Guest Poster: Gigi from KludgyMom.com
This week I welcome Gigi, a stay at home mom who parents, cooks and lives haphazardly! She blogs about it all at http://www.kludgymom.com
I love the delicate, spongy, low-fat goodness that is an angel food cake. Why not make a chocolate one? I tried making my first angel food cake this weekend (chocolate flavored) and I have to say…it turned out as good as any angel food cake I’ve had anywhere. As long as I have the massive amount of required eggs on hand, there’s absolutely no reason to buy one in a store anymore.
The one thing that took me by surprise in making this cake was how lonnnnnnnnnnnng it takes to beat the egg white and sugar mixture to get it the desired degree of stiffness. I served this with fresh whipped cream and strawberries. My son is an absolute cake addict, and he ate this faster than I’ve seen him eat any other cake – bar none.
(from Mark Bittman’s How To Cook Everything)
Chocolate Angel Food Cake Recipe
3/4 cup cake flour
1/4 cup unsweetened cocoa powder
1-1/2 cups sugar
9 egg whites
1/4 teaspoon salt
1 teaspoon cream of tartar
2 teaspoons vanilla extract
3/4 teaspoon almond extract
- Preheat the oven to 325F
- Sift together the flour, cocoa powder and 1/2 cup of the sugar.
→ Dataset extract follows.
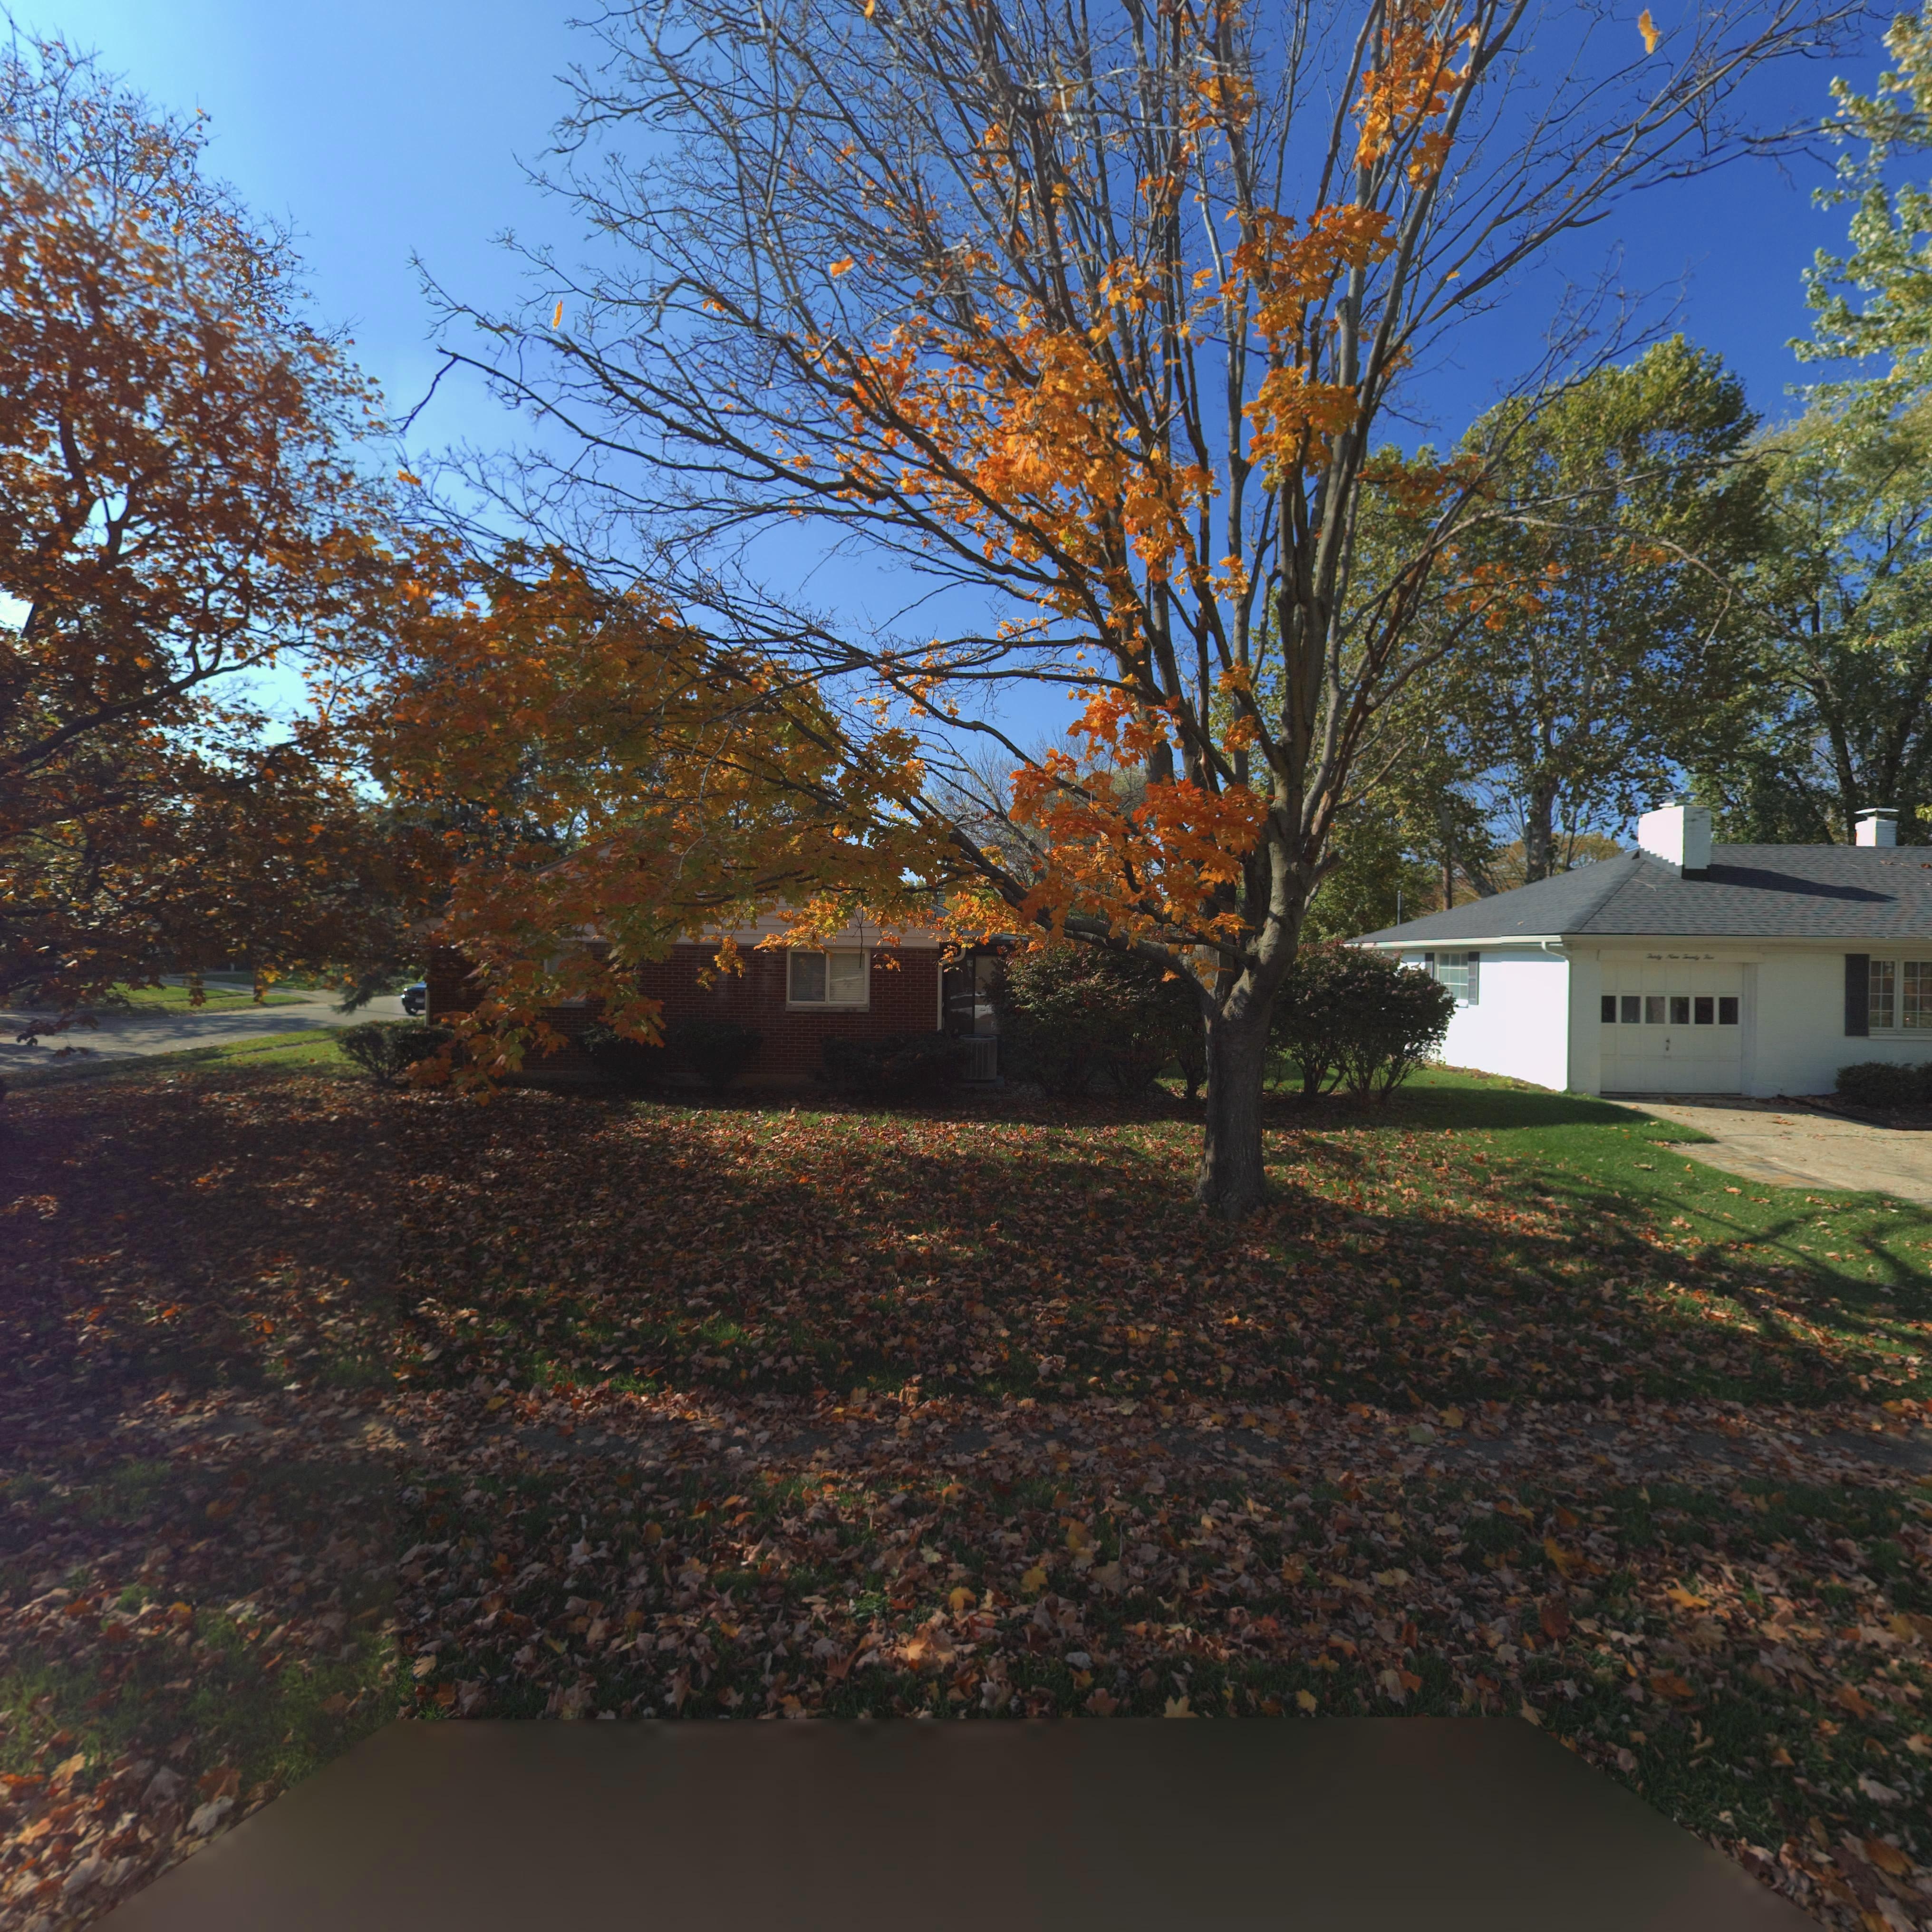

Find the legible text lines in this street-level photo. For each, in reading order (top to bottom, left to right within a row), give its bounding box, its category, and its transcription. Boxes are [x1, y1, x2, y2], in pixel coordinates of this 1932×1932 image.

- Beat the egg whites until foamy. Add the salt and cream of tartar and continue to beat until they hold soft peaks. Beat in the remaining sugar and extracts and continue to beat until the peaks become a little stiffer.
- Gradually and gently fold in the flour mixture, using a rubber spatula or your hand. Turn the batter into an un-greased 9- or 10- inch angel food cake pan and bake 45 minutes to 1 hour, until the cake is firm, resilient and nicely browned.
- Invert the cake onto a rack and let cool for about an hour. Cut carefully around the sides of the cake and remove. Cool completely before slicing with a serrated knife or pulling apart with two forks.